SUMENEP, Jatimkita.id – Rencana mengembalikan mekanisme pemilihan kepala daerah (Pilkada) dari pemilihan langsung oleh rakyat ke sistem pemilihan melalui Dewan Perwakilan Rakyat Daerah (DPRD) mendapat penolakan keras dari kalangan mahasiswa.
Aktivis Himpunan Mahasiswa Islam (HMI) Universitas Bahauddin Mudhary (UNIBA) Madura, Moh. Marwan, menilai wacana tersebut sebagai langkah mundur yang serius bagi demokrasi Indonesia. Menurutnya, gagasan itu mencederai prinsip dasar kedaulatan rakyat yang selama ini menjadi fondasi sistem demokrasi.
“Demokrasi adalah perwujudan kedaulatan rakyat. Ketika hak memilih pemimpin dicabut dan dialihkan ke DPRD, itu bukan sekadar soal teknis, tetapi pengingkaran terhadap hak konstitusional rakyat,” ujar Marwan, Kamis, 15 Januari 2026.

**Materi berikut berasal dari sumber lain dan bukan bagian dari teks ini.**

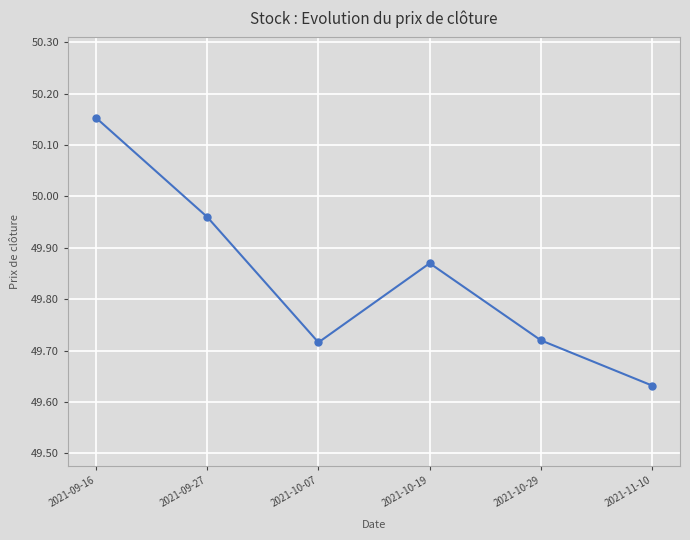

At which label is the value closest to 49?

2021-11-10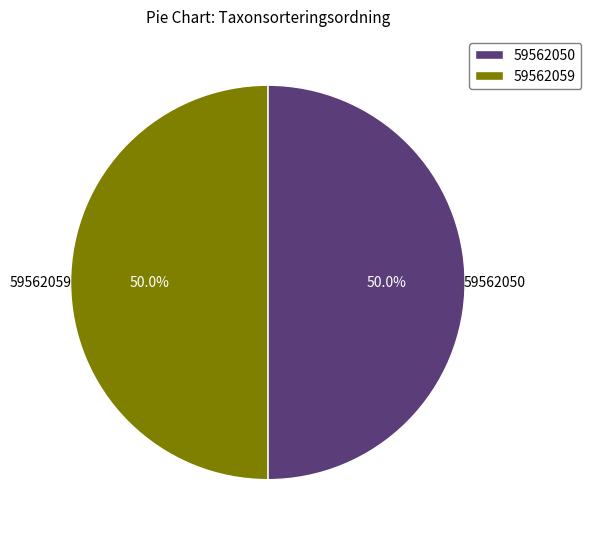

How many segments does this pie chart have?

2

Ia mengacu pada hasil survei Litbang Kompas yang menunjukkan bahwa 77,3 persen masyarakat Indonesia masih menginginkan Pilkada langsung. Data tersebut, kata Marwan, menjadi bukti kuat bahwa publik menolak pembatasan hak politik oleh kepentingan elit.
“Memaksakan Pilkada melalui DPRD sama artinya menutup partisipasi rakyat. Dampaknya, kepala daerah yang terpilih berpotensi kehilangan legitimasi moral di mata publik,” tegasnya.

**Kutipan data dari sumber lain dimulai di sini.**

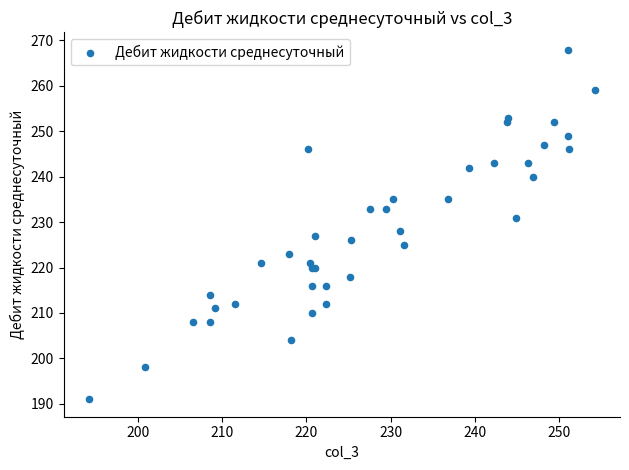

What Y value in the scatter plot is closest to 229?

228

Marwan juga mencurigai wacana tersebut tidak lepas dari kepentingan oligarki politik. Ia menilai alasan efisiensi anggaran dan pencegahan polarisasi yang sering disampaikan tidak menyentuh akar persoalan demokrasi.
“Dalih efisiensi dan polarisasi itu terlalu dangkal. Kegaduhan politik bukan kesalahan rakyat, melainkan kegagalan partai politik dalam membangun kader yang berkualitas,” katanya.